Pour Kernberg, et aussi pour les tenants de l’école kleinienne, l’envie et les rages sadiques-orales sont des déterminants cruciaux des troubles de caractère proches des états-limites, dont ils se différencient principalement par le recours à des mécanismes primitifs tels que le clivage, le déni, l’identification projective, l’idéalisation pathologique et le régime de toute-puissance.

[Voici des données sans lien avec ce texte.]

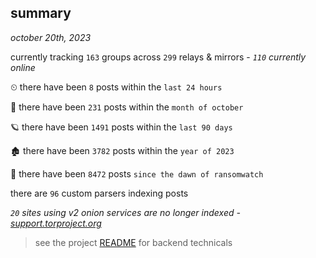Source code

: 
## summary
_october 20th, 2023_

currently tracking `163` groups across `299` relays & mirrors - _`110` currently online_

⏲ there have been `8` posts within the `last 24 hours`

🦈 there have been `231` posts within the `month of october`

🪐 there have been `1491` posts within the `last 90 days`

🏚 there have been `3782` posts within the `year of 2023`

🦕 there have been `8472` posts `since the dawn of ransomwatch`

there are `96` custom parsers indexing posts

_`20` sites using v2 onion services are no longer indexed - [support.torproject.org](https://support.torproject.org/onionservices/v2-deprecation/)_

> see the project [README](https://github.com/joshhighet/ransomwatch#ransomwatch--) for backend technicals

Pour Kohut, par contre, le narcissisme suit une ligne d’évolution et sa pathologie découlerait d’un arrêt dans ce développement au niveau du Soi grandiose, des imagos parentales idéalisées, de phénomènes cliniques tels que le transfert en jumeau, etc. Les travaux de ces deux écoles aux Etats-Unis (d’ailleurs bien après ceux de Grunberger en France) ont mis en valeur l’importance des troubles du narcissisme que les psychanalystes d’aujourd’hui rencontreraient plus fréquemment qu’auparavant. Nous reviendrons encore, plus loin, sur la problématique impliquée par cette assertion.

Mais, comme nous l’avons déjà dit, ce concept est destiné à un certain moment à expliquer des phénomènes auxquels Freud se heurte, sensibilisé par les travaux de C.G. Jung et de K. Abraham à la clinique Burghölzli à Zurich. Jung était préoccupé par le problème des psychoses, et c’est à sa demande que Freud commenta le livre du Président Schreber. En 1908, Abraham , de son côté, pose ce jalon pour la compréhension de la psychose: « La caractéristique psycho-sexuelle de la démence précoce est Je retour du patient à l’auto-érotisme ».

Ainsi le sens donné à « narcissisme » suit-il son parcours historique: d’abord, pour Havelock Ellis et Näcke, une perversion pour laquelle l’objet sexuel du sujet est son propre corps: l’amour de soi-même, jusqu’à l’oubli total du monde dans la psychose, aboutissant d’ailleurs à l’élaboration des concepts de narcissisme primaire et secondaire (ce dernier englobant tout apport par introjection de 1’« objet ») dont nous avons déjà fait mention. A côté du narcissisme « sain », narcissisme quotidien, il existe donc le narcissisme défensif qui peut aboutir à la dénégation de l’objet perdu, au risque pour le sujet de quitter le monde du réel et d’être précipité dans la folie.

Supposant que le sujet narcissique est seulement préoccupé de lui-même, Freud pensait qu’il n’était pas susceptible de faire un transfert. Cette hypothèse est discutable pour la plupart des psychanalystes d’aujourd’hui, puisqu’on parle de « transfert narcissique » (cf. Kohut), ou au moins d’éléments narcissiques du transfert.

L’amour de soi-même, narcissique, à travers une relation spéculaire, dans le miroir d’une autre personne identique à nous (notre jumeau) ou supposée être comme nous, ainsi que la mère à une certaine époque de la vie (l’enfant s’aime dans la lueur de ses yeux), ou bien amour de quelqu’un de semblable à soi, chez qui l’on retrouve les traits de caractère qui sont les nôtres, d’où l’idée de Freud (1910) que certains attachements homosexuels sont enracinés dans cette forme d’amour narcissique.